Consider a specific industry scenario. Automotive manufacturers want to shift traditional business models toward one that delivers an end-to-end digital experience for its customers, long after the vehicle has left the showroom. Now assume that this experience is linked to the customer and not to the vehicle. This implies deploying a very different business model across an optimized operating model. In this scenario, existing capabilities linked to customers, agreements, vehicles, partners, information, location, products, maps, and other concepts are optimized, aligned, and deployed in new and unique ways to enable value streams such as Take a Trip. Where gaps exist, new capabilities and value delivery perspectives are designed and deployed by planning, innovation, product management, and customer experience teams.

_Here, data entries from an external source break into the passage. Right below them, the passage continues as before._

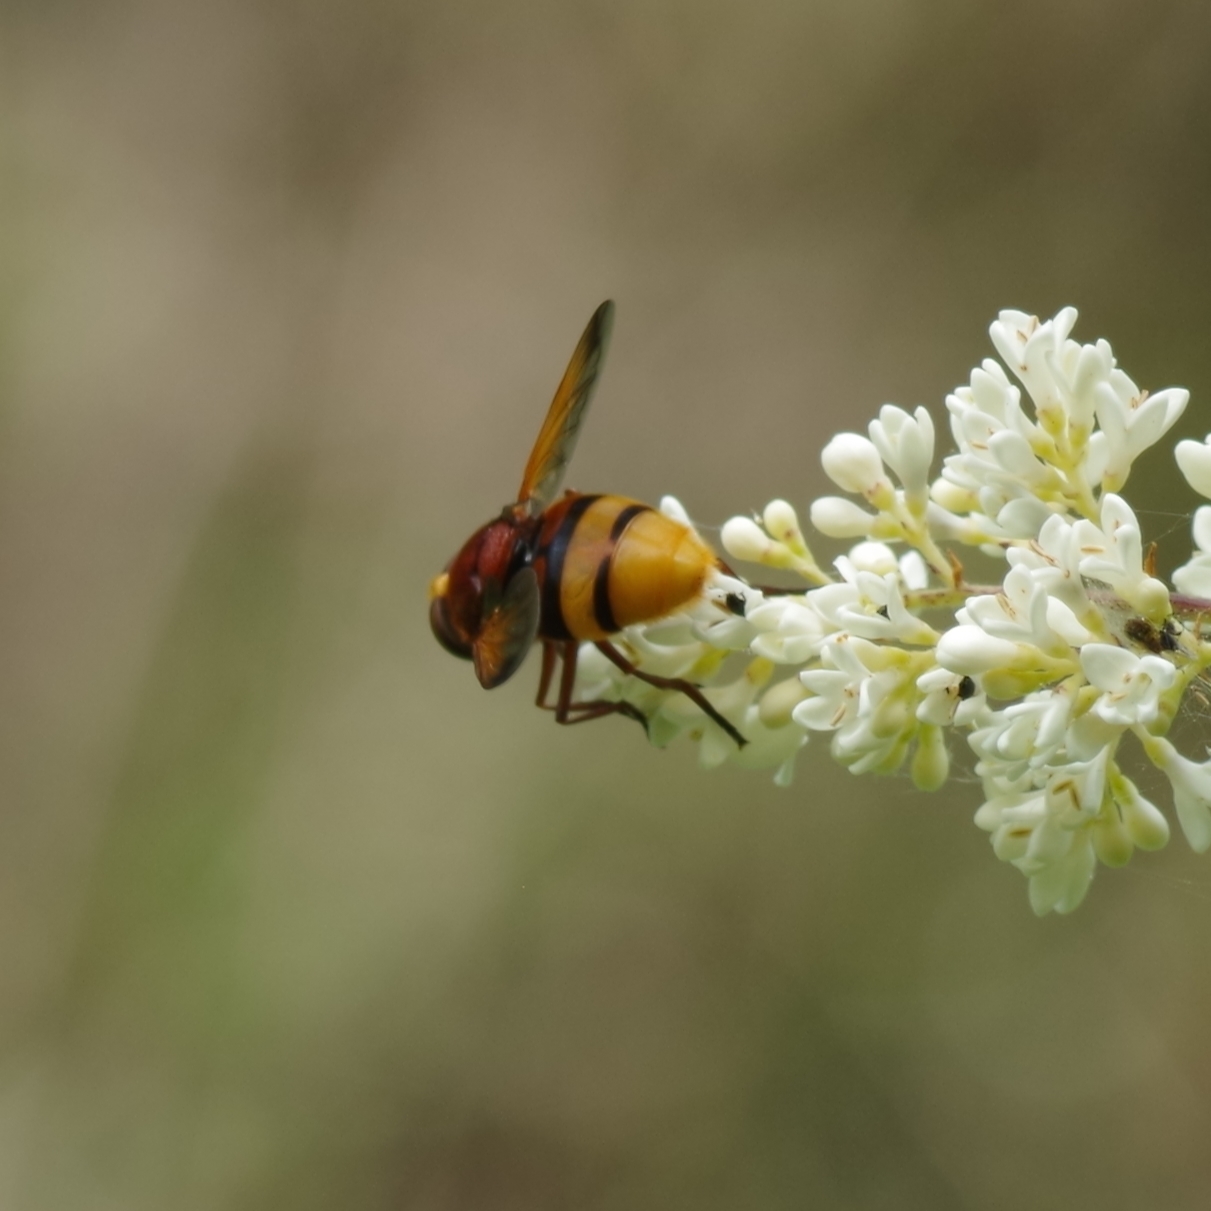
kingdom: Animalia
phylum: Arthropoda
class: Insecta
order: Diptera
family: Syrphidae
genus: Volucella
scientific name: Volucella zonaria
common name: Hornet hoverfly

The absence of business architecture in this automotive business model and operating model transformation and digitalization example results in individual, often isolated project teams creating random business views and taxonomies that are misaligned with customer experience, product management, and individual business unit perspectives. Business architecture provides rapid framing of these concepts while pointing to reuse opportunities that may be optimized across the operating model, making what once seemed impossible now plausible. The good news is that business architecture is available today for those organizations wishing to capitalize on the discipline and more and more organizations are doing just that.